The Conversation

Some of you know what I mean by “the conversation.” It is the conversation parents who are NOT Caucasion have with their children, especially their make children about what to do, specific behaviors to avid and engage when stopped by the police. African American and Latino parents typically have this conversation with boys as they enter adolescence, 11-13.

While at the Quadrennial planning meeting last week, a friend and colleague reflected and lamented on how her Latina friend in Los Angeles posted on Facebook that she felt that she needed to have “the conversation” with her 8 year old son.
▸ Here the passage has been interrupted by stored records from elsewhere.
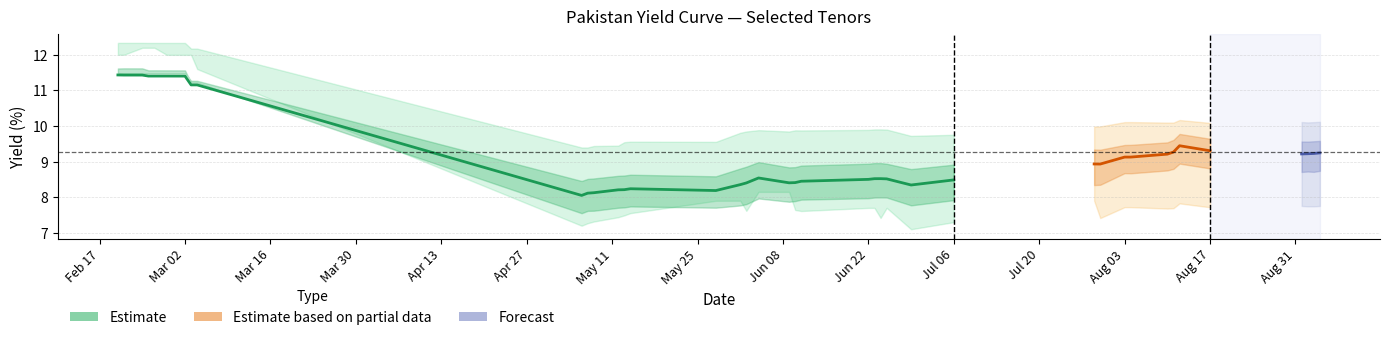

How many lines are shown in the chart?

6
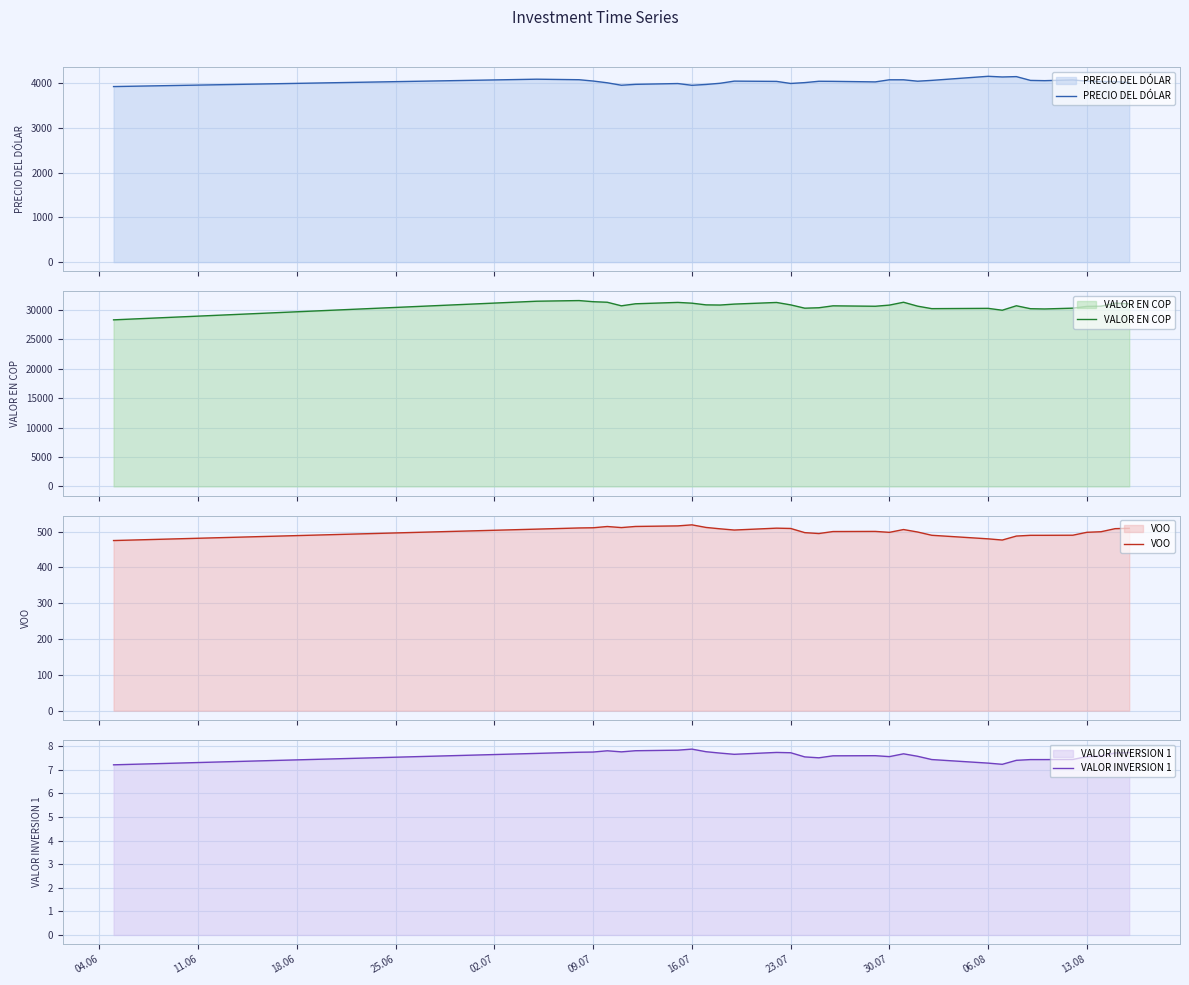

What is the maximum value for PRECIO DEL DÓLAR?

4155.3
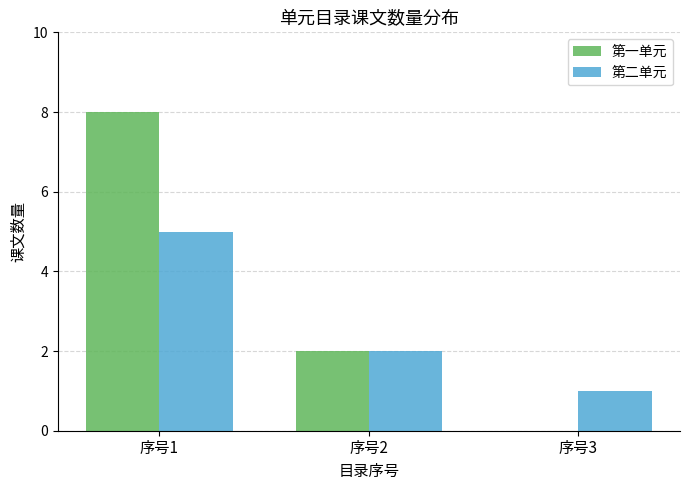

The value of 第一单元 at 序号1 is 13. True or false?

False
I have never had to wonder if my son will be stopped or shot by police. I have
never had to say goodbye in the morning, send him off to school and pray that
if for some reason he gets stopped by police he is not at risk to be arrested,
beaten or worse. I am learning that this is not true for mothers whose skin
color I do not share, but whose love and protective instinct for their children
I do. The police are steeped in a culture of racism, just like the rest of us.  All of us need to be held accountable for our collusion in it, however enlightened we may think we are.

Compassion is the capacity to walk in someone else’s shoes, to try as best as I can to understand the world through their eyes, their heart and yes, their skin. Jesus lived and taught this kind of compassion. When I think of Trayvon Martin’s family, it aches. When I think of his brother who has never seen Trayvon behave in a manner described by the shooter and is bewildered by his description of the event, I am angry. Who gets to tell the story of the incident? The one left living. Had a black man held the gun, shot and killed a boy claiming self-defense with no witnesses to back it up, he would have been in jail within hours of the incident. That I believe.

An antidote to racism is the development of compassion. This requires us to listen to people whose stories are different from our own. This requires us to listen differently. I am helped by the prayer attributed to St. Francis of Assiss:
grant that I might so much seek to be understood as to understand. Will you join me in the living of this prayer?